Called the Fab Lab, short for Fabrication Lab, the concept was created by an MIT professor and director of the university’s educational outreach department. The high school’s decision to dive into innovations in the science, technology, engineering and mathematics programs provided by Fab Lab ties directly into the school’s mission.
“The Sisters of St. Joseph who sponsor the school’s ministry taught orphans how to make lace with their hands in order to support themselves,” said Principal Caroline Latham. “Girls from underserved communities will gain increased access to design thinking, fabrication and computer programming, all through project-based learning.”
As an all-girl school, partnering with Fab Lab and other organizations is a step toward educating the first generation of young women who want to enter STEM-related fields.
Jessica Peters, a senior who attends St. Francis of Assisi-St. Blaise parish, Crown Heights, wants to one day be a biomedical engineer.
“Learning digital fabrication and other technological processes definitely empowers me to be the best that I can be,” said Peters. “I have a passion for engineering, which is a male-dominated field, creating great challenges that I will work my hardest to overcome.”
Helping lead the program is a faculty member whose magnetism with her students seems to draw interest and fascination with opportunities the Fab Lab offers.

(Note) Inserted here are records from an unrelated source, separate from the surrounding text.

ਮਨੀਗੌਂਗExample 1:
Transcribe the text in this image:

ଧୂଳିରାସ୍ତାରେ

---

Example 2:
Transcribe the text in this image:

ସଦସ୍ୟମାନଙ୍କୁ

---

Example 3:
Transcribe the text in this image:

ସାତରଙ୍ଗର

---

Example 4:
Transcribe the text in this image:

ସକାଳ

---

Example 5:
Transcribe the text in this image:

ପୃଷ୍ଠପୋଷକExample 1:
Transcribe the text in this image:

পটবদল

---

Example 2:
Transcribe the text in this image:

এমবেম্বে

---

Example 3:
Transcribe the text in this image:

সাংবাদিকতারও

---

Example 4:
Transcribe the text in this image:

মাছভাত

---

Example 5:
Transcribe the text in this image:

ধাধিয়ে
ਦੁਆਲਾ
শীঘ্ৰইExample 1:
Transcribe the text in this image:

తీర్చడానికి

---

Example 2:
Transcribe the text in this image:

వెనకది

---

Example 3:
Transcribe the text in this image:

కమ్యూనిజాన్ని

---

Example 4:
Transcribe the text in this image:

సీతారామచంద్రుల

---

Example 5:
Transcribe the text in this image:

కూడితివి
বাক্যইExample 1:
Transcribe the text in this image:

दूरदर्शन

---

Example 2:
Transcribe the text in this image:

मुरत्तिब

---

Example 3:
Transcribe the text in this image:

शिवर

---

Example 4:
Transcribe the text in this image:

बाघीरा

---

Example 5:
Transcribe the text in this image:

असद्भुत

“The most beautiful thing that this is giving them is a sense of belonging to something and being able to say ‘I can do this,’” said marketing and admissions director, Elizabeth Peralta. “They’re seeing that small pieces that work together help make a huge difference.”

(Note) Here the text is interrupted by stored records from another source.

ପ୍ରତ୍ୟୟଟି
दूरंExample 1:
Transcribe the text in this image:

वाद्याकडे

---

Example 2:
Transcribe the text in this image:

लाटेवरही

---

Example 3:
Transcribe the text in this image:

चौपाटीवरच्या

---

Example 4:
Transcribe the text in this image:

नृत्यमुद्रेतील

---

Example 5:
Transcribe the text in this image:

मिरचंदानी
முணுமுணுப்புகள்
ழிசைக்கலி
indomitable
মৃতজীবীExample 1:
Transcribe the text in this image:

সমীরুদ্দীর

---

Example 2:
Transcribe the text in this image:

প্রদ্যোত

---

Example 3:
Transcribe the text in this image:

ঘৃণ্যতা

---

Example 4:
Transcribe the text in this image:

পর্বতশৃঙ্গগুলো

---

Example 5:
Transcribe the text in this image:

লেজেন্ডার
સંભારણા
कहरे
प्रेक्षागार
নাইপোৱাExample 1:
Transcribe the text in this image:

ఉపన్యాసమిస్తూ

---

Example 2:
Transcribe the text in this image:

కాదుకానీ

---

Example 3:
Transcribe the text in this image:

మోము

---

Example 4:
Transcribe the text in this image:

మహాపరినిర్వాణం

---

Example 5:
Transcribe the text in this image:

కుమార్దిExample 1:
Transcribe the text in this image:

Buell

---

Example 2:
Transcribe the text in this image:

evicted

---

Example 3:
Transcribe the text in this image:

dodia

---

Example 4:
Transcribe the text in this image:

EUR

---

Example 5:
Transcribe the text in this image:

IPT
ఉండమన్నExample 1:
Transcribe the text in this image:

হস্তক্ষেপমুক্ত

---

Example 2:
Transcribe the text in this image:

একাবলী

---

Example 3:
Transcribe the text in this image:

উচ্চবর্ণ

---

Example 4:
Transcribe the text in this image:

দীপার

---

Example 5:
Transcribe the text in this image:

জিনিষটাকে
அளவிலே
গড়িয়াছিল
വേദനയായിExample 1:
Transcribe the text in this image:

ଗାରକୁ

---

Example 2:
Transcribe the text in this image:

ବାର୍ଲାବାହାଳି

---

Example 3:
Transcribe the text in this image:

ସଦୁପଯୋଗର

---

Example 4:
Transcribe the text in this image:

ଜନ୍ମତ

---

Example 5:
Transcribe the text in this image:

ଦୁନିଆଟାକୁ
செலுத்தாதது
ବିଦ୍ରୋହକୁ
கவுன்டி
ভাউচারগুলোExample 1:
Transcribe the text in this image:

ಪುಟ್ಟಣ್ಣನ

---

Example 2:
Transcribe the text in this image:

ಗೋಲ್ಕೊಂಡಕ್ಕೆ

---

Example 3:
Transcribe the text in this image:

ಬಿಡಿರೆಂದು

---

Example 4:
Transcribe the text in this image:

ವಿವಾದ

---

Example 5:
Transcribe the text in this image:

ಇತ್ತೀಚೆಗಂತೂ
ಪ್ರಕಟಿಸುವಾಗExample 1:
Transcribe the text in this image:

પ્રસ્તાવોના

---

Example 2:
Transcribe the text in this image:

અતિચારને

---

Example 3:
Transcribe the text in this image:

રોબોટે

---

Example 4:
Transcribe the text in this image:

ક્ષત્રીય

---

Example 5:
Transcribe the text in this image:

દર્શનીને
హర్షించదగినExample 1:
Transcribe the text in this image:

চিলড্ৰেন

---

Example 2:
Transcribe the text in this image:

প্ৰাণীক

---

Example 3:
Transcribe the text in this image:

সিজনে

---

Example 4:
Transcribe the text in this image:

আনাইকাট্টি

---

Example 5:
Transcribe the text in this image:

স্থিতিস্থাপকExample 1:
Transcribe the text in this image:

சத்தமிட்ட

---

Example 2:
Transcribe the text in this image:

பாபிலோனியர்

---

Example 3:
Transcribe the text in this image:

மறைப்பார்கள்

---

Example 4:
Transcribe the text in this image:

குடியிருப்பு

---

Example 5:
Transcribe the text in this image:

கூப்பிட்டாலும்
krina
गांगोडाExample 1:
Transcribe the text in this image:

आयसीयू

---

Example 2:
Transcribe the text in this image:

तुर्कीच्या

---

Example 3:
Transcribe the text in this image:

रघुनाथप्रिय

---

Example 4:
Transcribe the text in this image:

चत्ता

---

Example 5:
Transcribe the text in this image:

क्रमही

One component of being an official Fab Lab is being able to connect with the larger community of innovators that spans at least 30 countries, which creates a global network of research and invention.
“It empowers me to grow and help the world like printing prosthetic hands that will allow kids without a hand not to feel different in society but ‘cool,’” said Samantha Acosta, a junior who attends St. Martin of Tours parish, Bushwick.
With the official opening of the Fab Lab in March, the possibilities for the students can be as big as their imaginations can take them.